What does the landmark Dutch climate ruling mean for Queensland and how can the public use the law to tackle climate change in our state and across Australia?
Dutch climate litigation superstar Marjan Minnesma will join the state’s leading community legal centre for the environment, EDO Qld, in a public forum in Brisbane on Tuesday 21 July from 6-8pm at the State Library of Queensland.
Ms Minnesma is director of organisation Urgenda, who last month won a landmark climate change legal challenge against the Dutch government that forced the state to adopt more stringent climate policies including the reduction of global emissions.
“I am coming to Brisbane to support EDO Qld in our quest to empower a growing public movement to use the law to tackle climate change,” Ms Minnesma said.
“Many governments are simply not doing anywhere near enough to tackle climate change – this is particularly the case in Australia,” she said.
“When governments fail in their duty to act to protect their own people, increasingly it’s down to us to step up and protect ourselves.

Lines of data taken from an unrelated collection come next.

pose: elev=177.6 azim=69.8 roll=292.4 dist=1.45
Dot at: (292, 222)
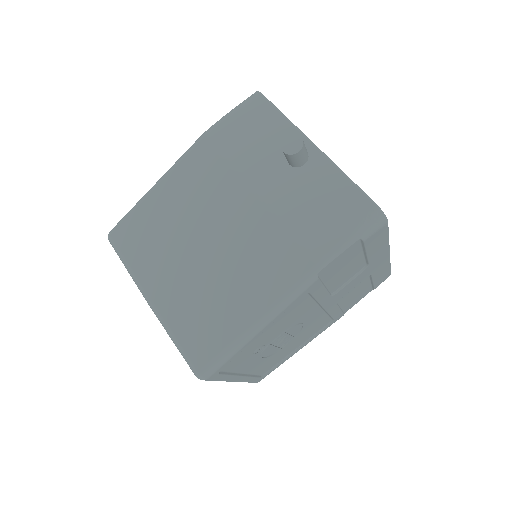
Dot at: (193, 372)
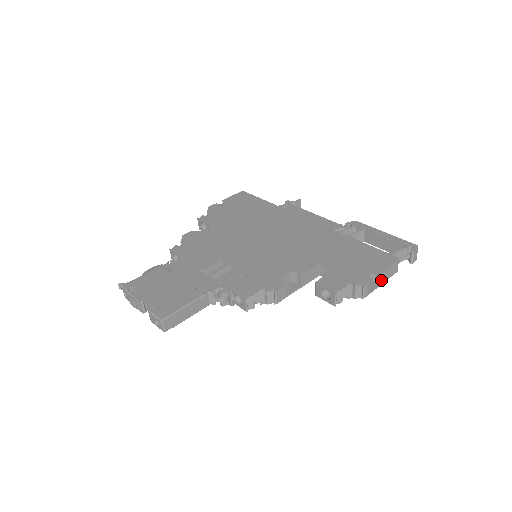
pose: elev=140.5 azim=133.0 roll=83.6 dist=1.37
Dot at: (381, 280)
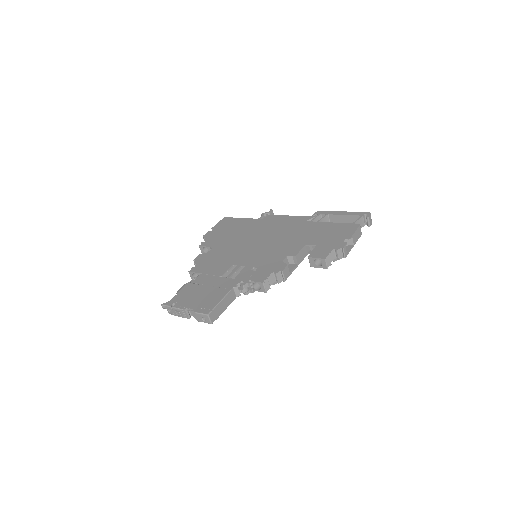
Dot at: (353, 242)
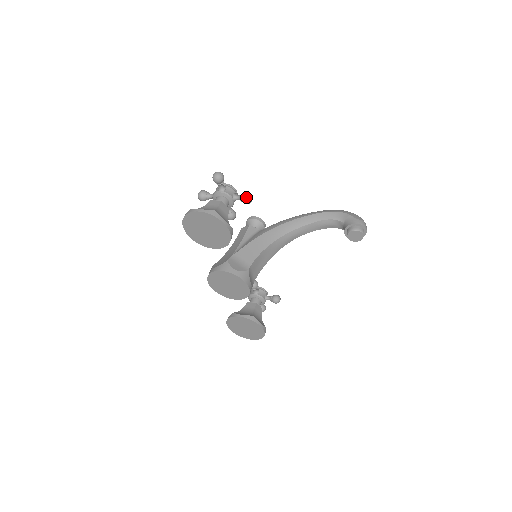
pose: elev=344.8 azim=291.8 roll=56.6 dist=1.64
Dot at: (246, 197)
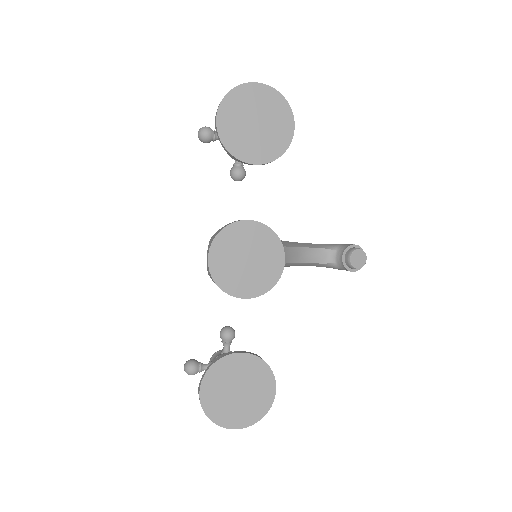
Dot at: occluded
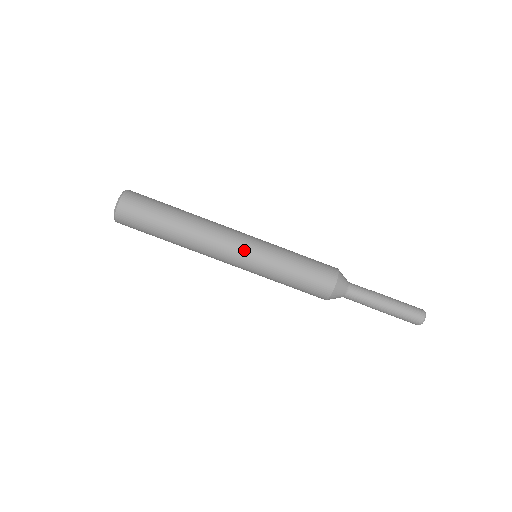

“Around the world, groups are getting increasingly savvy in using the law to stop pollution and ensure action on climate change.
"Australia has expert lawyers willing to help you tackle the issue of climate change, join us on Tuesday night and find out how we can do it together.”
Hosted by EDO Qld and streamed live, the forum will explore Urgenda's win as well as what the courts can deliver citizens on climate change in Queensland and Australia. There will also be a Q&A with speakers.
EDO Qld Principal Solicitor Sean Ryan said while EDO Qld had been working at the forefront of climate change cases for the past decade, public interest in using the law to tackle climate change is stronger now than ever.
“Australian Governments are actively avoiding considering the climate change impacts of the expansion of our fossil fuel industry,” Mr Ryan, who will also address the forum, said.
“Join Marjan and EDO Qld as we explore how groups in Queensland can follow Urgenda’s lead and take climate change to the courts.”